*WHAT THE TASK ASKS*.
Copy the lines from the one containing "Дорогие друзья, ребята" through the one containing "задачи, в результате, по", replacing "библиотекой" with "коллекцией" and leaving everything else unchanged.
###
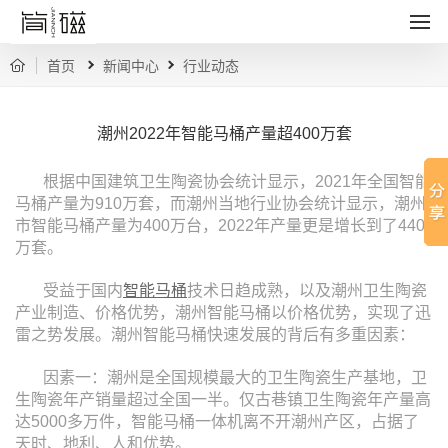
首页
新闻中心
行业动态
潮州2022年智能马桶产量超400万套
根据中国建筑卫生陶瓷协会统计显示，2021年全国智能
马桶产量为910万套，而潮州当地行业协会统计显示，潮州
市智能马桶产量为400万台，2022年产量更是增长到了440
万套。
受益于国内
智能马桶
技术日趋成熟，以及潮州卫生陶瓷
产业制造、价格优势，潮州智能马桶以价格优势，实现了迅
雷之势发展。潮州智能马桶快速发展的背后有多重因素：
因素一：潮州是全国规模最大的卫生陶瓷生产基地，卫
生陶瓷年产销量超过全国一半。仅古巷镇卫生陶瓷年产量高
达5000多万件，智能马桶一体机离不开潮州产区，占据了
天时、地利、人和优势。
###
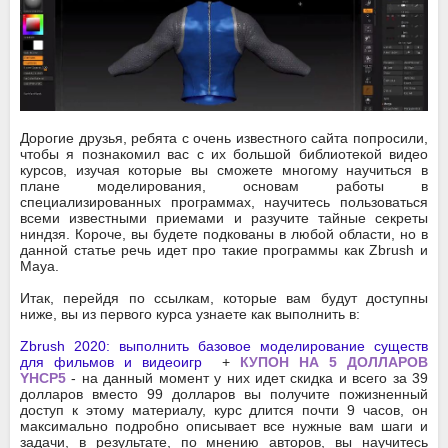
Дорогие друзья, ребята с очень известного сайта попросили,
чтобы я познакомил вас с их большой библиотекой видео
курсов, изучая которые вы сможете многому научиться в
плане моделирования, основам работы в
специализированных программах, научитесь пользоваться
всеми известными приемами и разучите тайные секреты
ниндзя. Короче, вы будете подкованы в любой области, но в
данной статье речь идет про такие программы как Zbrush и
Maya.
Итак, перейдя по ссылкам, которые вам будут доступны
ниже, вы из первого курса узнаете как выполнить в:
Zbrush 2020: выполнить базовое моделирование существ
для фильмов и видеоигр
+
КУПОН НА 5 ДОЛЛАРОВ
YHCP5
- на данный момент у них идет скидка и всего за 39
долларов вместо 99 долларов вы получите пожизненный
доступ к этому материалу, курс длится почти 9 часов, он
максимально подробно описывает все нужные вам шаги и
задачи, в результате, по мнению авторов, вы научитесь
###
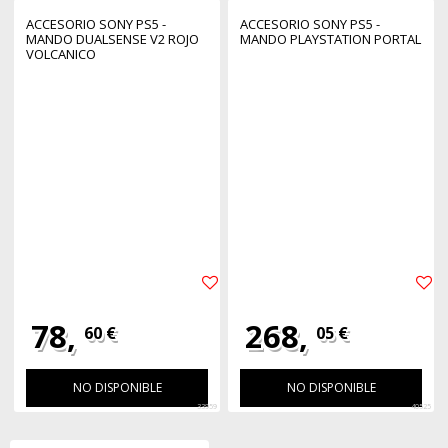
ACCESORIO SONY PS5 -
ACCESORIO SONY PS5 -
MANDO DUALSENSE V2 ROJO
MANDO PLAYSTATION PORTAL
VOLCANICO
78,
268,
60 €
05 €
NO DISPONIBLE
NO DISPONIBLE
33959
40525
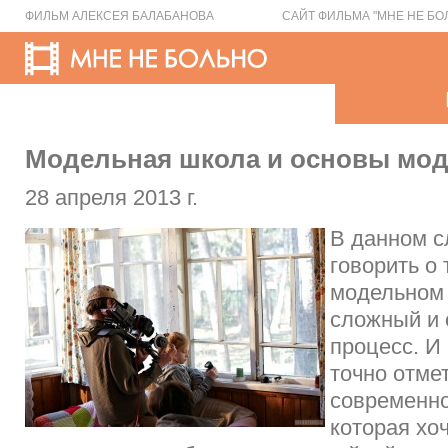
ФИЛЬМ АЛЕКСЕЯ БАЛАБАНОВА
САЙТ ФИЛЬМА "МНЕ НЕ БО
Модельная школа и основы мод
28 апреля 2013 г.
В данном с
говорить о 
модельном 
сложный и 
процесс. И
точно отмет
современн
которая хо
###
*OUTPUT FOR THIS EXERCISE*.
Дорогие друзья, ребята с очень известного сайта попросили,
чтобы я познакомил вас с их большой коллекцией видео
курсов, изучая которые вы сможете многому научиться в
плане моделирования, основам работы в
специализированных программах, научитесь пользоваться
всеми известными приемами и разучите тайные секреты
ниндзя. Короче, вы будете подкованы в любой области, но в
данной статье речь идет про такие программы как Zbrush и
Maya.
Итак, перейдя по ссылкам, которые вам будут доступны
ниже, вы из первого курса узнаете как выполнить в:
Zbrush 2020: выполнить базовое моделирование существ
для фильмов и видеоигр
+
КУПОН НА 5 ДОЛЛАРОВ
YHCP5
- на данный момент у них идет скидка и всего за 39
долларов вместо 99 долларов вы получите пожизненный
доступ к этому материалу, курс длится почти 9 часов, он
максимально подробно описывает все нужные вам шаги и
задачи, в результате, по мнению авторов, вы научитесь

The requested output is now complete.